Instead of a summer breeze wafting through his open window on Sunday night, Michael Walker got the rude awakening of wildfire smoke coming through his Deer Park Estates home, located north of Oliver.
It was around 10 p.m. and Walker said he rushed to the window of his home in Gallagher Lake to see what was happening.
“There is was, the fire was unbelievable and we could see it travelling around the transformer wires,” Walker said. “Trees were candling and it appeared the wind was blowing the flames down the mountain. I am guessing it was maybe 500 feet from [Highway 97]. We were praying for daylight so the helicopters would come out and put down some water.”
Walker, who lives directly across from where the Eagle Bluff wildfire was burning the mountainside and has the highway separating his residence from the fire, said when he woke up in the morning, it was like a “mushroom cloud” of wildfire smoke was sitting still above the area.
By 2:30 a.m. the Regional District of Okanagan-Similkameen emergency operations centre had issued an evacuation alert for several properties in Area C. The wildfire, estimated at 200 hectares as of late Monday afternoon, has up to 90 BC Wildfire personnel working on it, with air support. Smoke is highly visible from surrounding communities.
Among the properties on evacuation alert is the South Okanagan Rehabilitation Centre for Owls (SORCO). Manager Dale Belvedere said she was told those working on the fire are concerned it could jump a creek right at the bottom of the hill and that they should be ready to leave at a moment’s notice.

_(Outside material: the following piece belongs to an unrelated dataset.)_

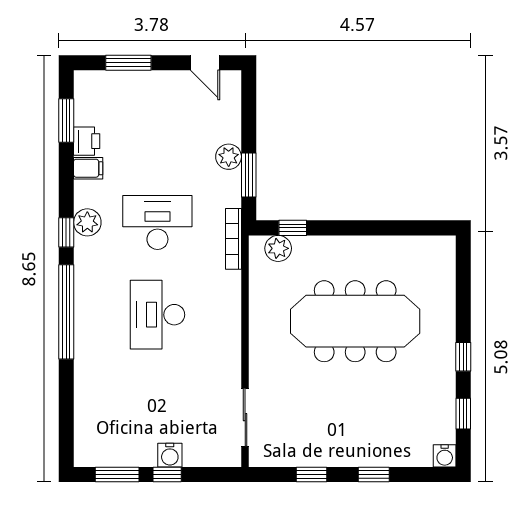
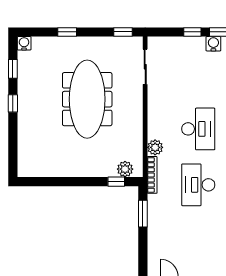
plant: (229, 157) -> (155, 147), moved
desk: (157, 222) -> (198, 185), turned 90
meeting table: (355, 321) -> (87, 99), moved, turned 90
water cooler: (170, 455) -> (213, 44), moved
window: (311, 474) -> (123, 32), moved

Belvedere made the decision to evacuate all the birds on Sunday night as the flames on the mountainside jumped dramatically around under nightfall. Most of the 30 burrowing owls were moved to the BC Wildlife Park in Kamloops, with the remainder being taken in by volunteers.
“It was unbelievable. It puts the fear of God into you. We have a protocol should this ever occur and that is if humans become in jeopardy, we have to let all the birds fly off,” Belvedere said.
“This was going through my head all night, but then volunteers started showing up and getting them caged up properly to be transported. Honestly, this has always been a fear of mine with this property. We have done all we can on the property, cutting branches and raking pine needles up, but there is always that fear. Unfortunately, we are living it right now and we are keeping our fingers crossed.”
The cause of the fire has not been officially determined by the BC Wildfire Service.